GIVEN ENTRIES:
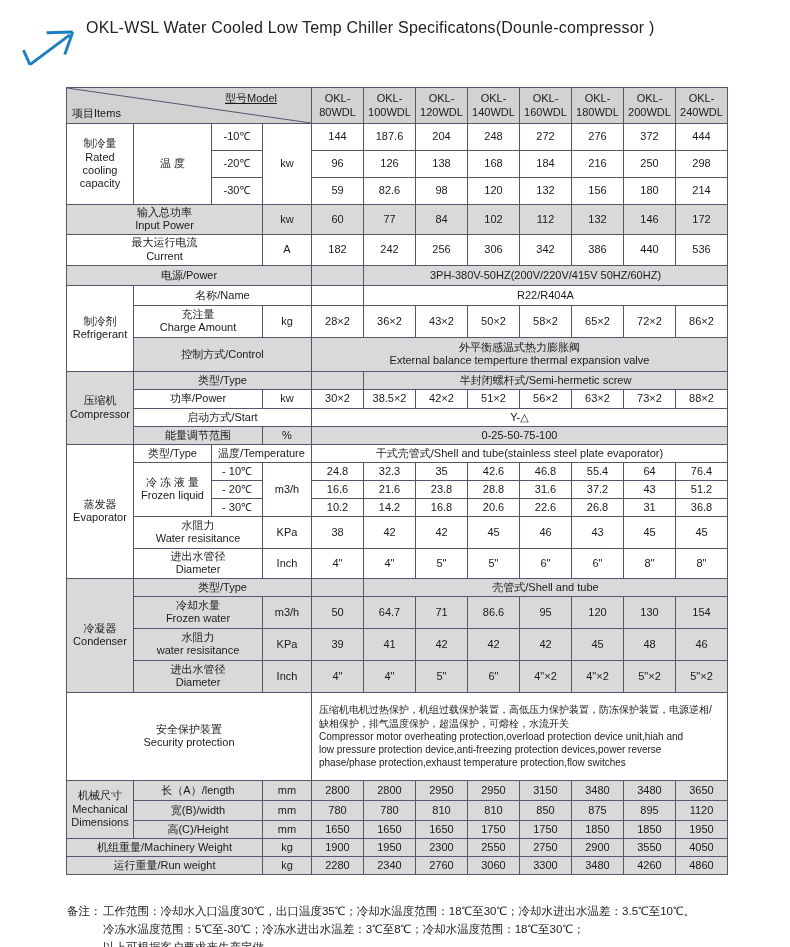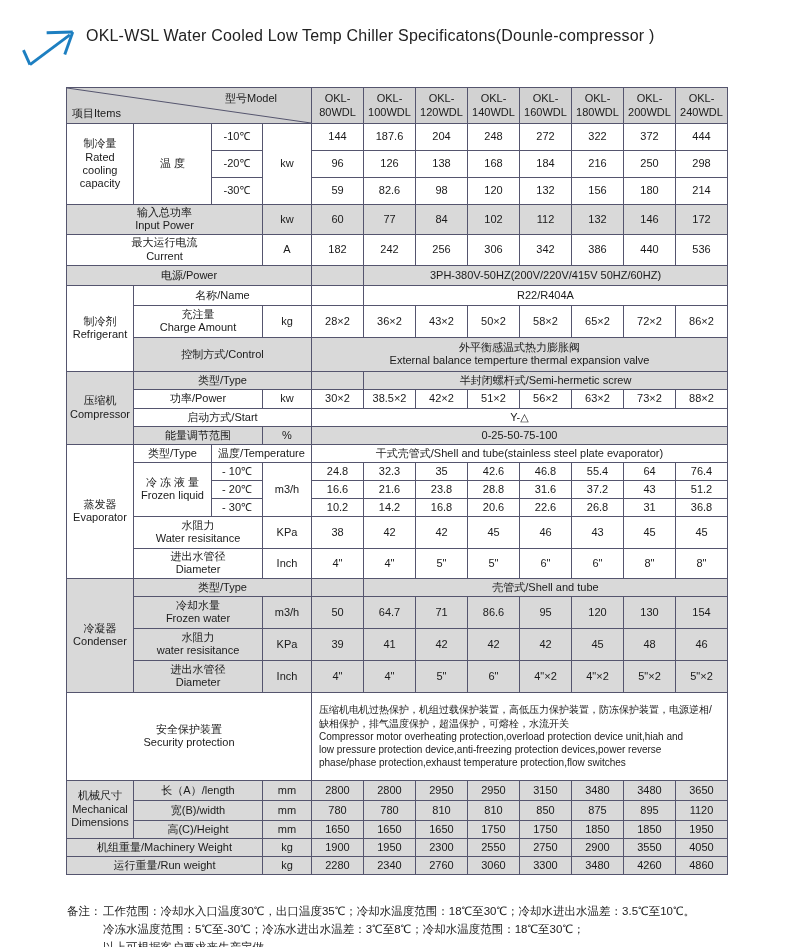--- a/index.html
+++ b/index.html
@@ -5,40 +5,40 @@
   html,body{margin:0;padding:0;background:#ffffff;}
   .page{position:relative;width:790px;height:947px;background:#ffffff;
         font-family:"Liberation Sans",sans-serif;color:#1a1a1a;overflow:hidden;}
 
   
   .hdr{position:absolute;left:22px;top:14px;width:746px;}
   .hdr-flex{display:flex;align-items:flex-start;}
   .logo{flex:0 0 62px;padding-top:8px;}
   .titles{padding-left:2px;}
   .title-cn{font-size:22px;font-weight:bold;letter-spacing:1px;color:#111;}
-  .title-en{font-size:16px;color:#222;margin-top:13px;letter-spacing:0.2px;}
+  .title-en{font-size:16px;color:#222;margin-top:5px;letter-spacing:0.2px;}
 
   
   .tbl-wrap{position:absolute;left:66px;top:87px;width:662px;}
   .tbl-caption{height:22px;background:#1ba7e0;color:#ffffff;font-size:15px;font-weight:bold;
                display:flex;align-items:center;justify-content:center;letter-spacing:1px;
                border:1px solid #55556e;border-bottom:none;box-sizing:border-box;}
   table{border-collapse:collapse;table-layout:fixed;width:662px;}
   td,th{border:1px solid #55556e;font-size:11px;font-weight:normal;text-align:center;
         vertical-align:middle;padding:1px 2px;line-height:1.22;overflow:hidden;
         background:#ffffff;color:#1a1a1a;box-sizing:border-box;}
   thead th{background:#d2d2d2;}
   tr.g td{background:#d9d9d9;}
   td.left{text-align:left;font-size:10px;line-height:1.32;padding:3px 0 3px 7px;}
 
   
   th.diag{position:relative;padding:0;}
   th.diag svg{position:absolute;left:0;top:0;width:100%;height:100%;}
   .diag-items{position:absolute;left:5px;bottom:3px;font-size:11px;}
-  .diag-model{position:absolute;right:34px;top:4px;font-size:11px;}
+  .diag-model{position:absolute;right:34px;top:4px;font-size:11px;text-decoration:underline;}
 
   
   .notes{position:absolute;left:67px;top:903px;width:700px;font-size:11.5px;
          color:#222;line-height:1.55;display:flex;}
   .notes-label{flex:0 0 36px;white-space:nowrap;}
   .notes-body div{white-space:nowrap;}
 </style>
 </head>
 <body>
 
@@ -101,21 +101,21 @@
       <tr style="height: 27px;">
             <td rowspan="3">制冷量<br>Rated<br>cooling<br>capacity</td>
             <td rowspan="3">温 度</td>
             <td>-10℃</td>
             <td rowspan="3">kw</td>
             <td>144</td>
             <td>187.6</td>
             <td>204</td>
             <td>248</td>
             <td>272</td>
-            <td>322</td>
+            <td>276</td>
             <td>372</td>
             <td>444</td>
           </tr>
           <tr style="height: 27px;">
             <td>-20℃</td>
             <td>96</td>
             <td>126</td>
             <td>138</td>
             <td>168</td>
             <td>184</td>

WORK REQUIRED: No line should appear in the answer except those from the one containing "<td>272</td>" through the last line of the listing, each retyped exactly.

SOLUTION:
             <td>272</td>
-            <td>322</td>
+            <td>276</td>
             <td>372</td>
             <td>444</td>
           </tr>
           <tr style="height: 27px;">
             <td>-20℃</td>
             <td>96</td>
             <td>126</td>
             <td>138</td>
             <td>168</td>
             <td>184</td>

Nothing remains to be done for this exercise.